Training on fraud, equity, discrimination and inclusion, partnerships, and recruitment is available to all staff. Volunteers are also included in any mandatory or other applicable training. Each of our country programmes has a safeguarding focal person, who ensures that all WaterAid staff have completed mandatory training and who also conducts a programme of training for our partner staff. Our Global Safeguarding Manager provides guidance and support to the safeguarding focal points.
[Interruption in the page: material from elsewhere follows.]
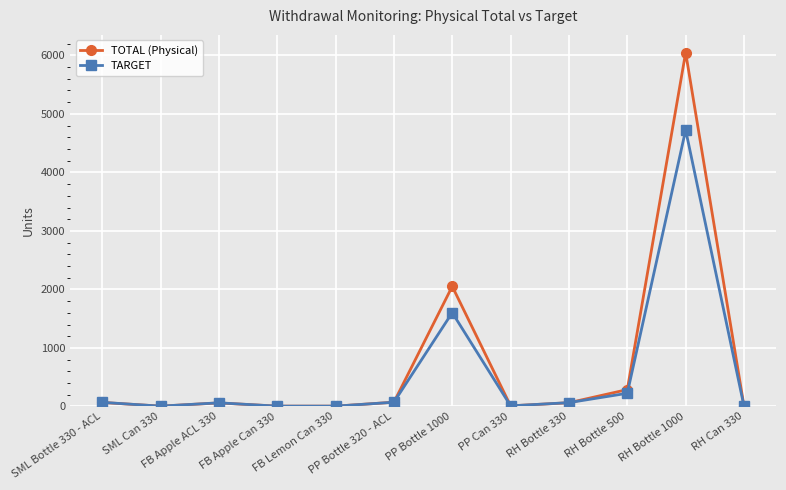

Where does the TARGET series first go above 65?

SML Bottle 330 - ACL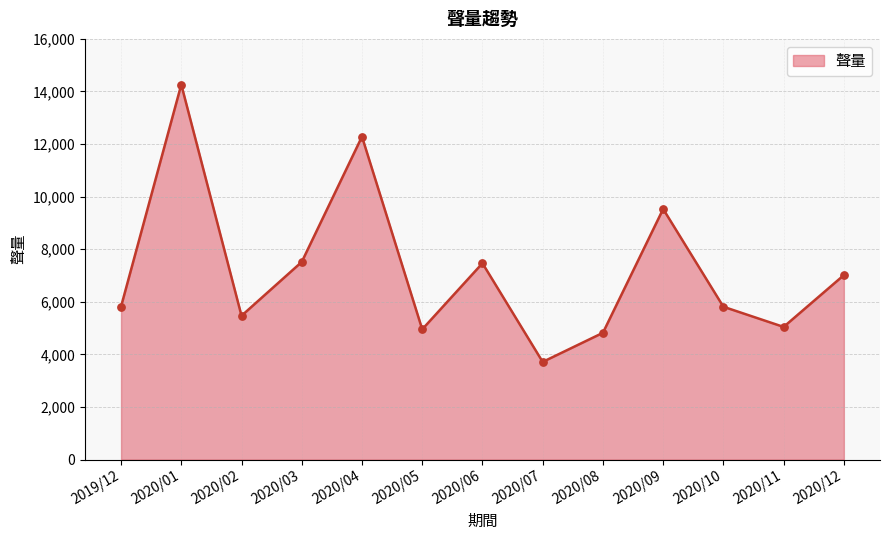

Between 2020/12 and 2020/06, which is larger?

2020/06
Since our last Modern Slavery Statement for the year 2018-19

  • We partnered with Protect who provide an independent third-party external reporting line which can be accessed by staff, partners, volunteers and the public.
  • 2019 saw WaterAid implement safeguarding audit checks in Country Programmes to monitor safeguarding policies and procedures and to highlight any challenges.
  • We recruited a Compliance Officer, increasing our capacity to ensure our third-party due diligence is robust. This role has also focused on operationalising a Compliance Manual, a point of reference to support fundraisers carrying out effective due diligence on partners and other legal, regulatory and best practice requirements.
  • We introduced a new fundraiser induction process, which covers supply chain due diligence and emphasizes that we are equally responsible for any actions by our fundraising partners, so our monitoring of them must be comprehensive and robust.
  • We have initiated a contract register to ensure that all contracts are recorded centrally and are of an appropriate standard to help ensure that we meet regulatory and statutory requirements. Our In House Lawyer provides contracts training to ensure every third party we work with agree to meet our requirements eg has a modern slavery statement if required
  • Our internal audit team undertook a review of our supplier due diligence process. The audit made recommendations for improvements to our supply chain due diligence process.  
  • In January 2020, we updated our Risk Policy to reflect our updated risk management framework. This helped increase overall awareness of risk throughout WaterAid and to support those responsible for managing risk to better identify, assess, report and control risks.
  • We have rolled out detailed Procurement Guidance for our country programmes, designed to increase transparency and ethical practices and reduce the risk of loss, poor value for money and inappropriate procurement practices.
  • Mandatory Operating Procedures have been defined, which highlight the most important WaterAid procedures that must be maintained, even during times of crisis, over and above all others. They ensure we can continue working to achieve our mission, whilst upholding our most basic legal, moral and contractual duty of care to all our stakeholders.

Moving forward

  • We are expanding our global safeguarding function to include a Global Safeguarding Officer, this will help in building capacity across the federation and provide support to the Global Safeguarding Manager.
  • 2020 will see us embark on our first two-year federation wide safeguarding strategy to ensure all areas of safeguarding are fully embedded in everything that we do.
  • We have identified improvements that can be made to our supply chain due diligence mechanisms. This will include the completion of due diligence checklists, which includes the requirement to publish a Modern Slavery Statements, and more regular and documented supplier visits.  
  • We had commenced the process of recruiting for an Ethical Check Process Manager to bring our third-party ethical checks in house and enables us to review the process, improve it and ensure all third parties meet our requirements in terms of the ethics of working with them. (Recruitment is currently on hold during the COVID-19 pandemic).
  • Included in our Internal Audit plan in 2020-21 is a review of our ethical process, including the policy and process and sample of previous ethical checks made.
  • We plan to further assess the nature and extent of our exposure to the risk of modern slavery, using relevant information from internal and external sources. This will enable us to take more targeted action to identify, remedy and prevent modern slavery occurring in the future.